::: Records for the exercise :::
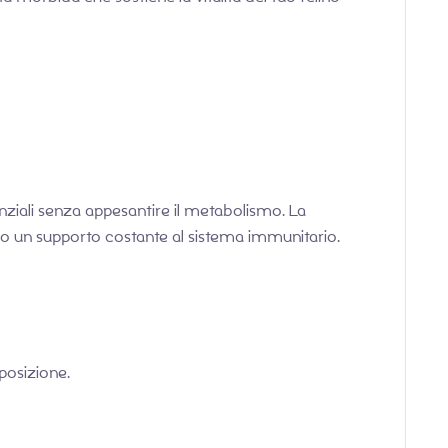
ziali senza appesantire il metabolismo. La
scono un supporto costante al sistema immunitario.
posizione.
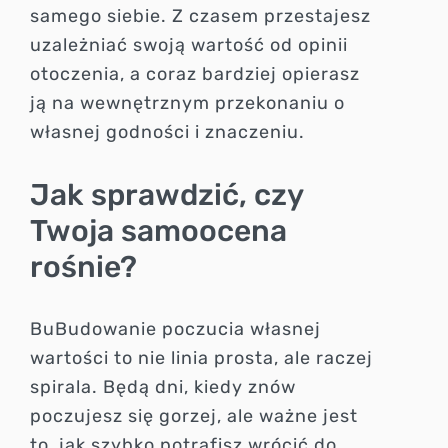
samego siebie. Z czasem przestajesz
uzależniać swoją wartość od opinii
otoczenia, a coraz bardziej opierasz
ją na wewnętrznym przekonaniu o
własnej godności i znaczeniu.
Jak sprawdzić, czy
Twoja samoocena
rośnie?
BuBudowanie poczucia własnej
wartości to nie linia prosta, ale raczej
spirala. Będą dni, kiedy znów
poczujesz się gorzej, ale ważne jest
to, jak szybko potrafisz wrócić do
:::
• [Exercise prompt] From the line containing "wartości to nie linia prosta, ale raczej" to the last line of the records above, please write out every line exactly and add nothing.

• [Your solution]
wartości to nie linia prosta, ale raczej
spirala. Będą dni, kiedy znów
poczujesz się gorzej, ale ważne jest
to, jak szybko potrafisz wrócić do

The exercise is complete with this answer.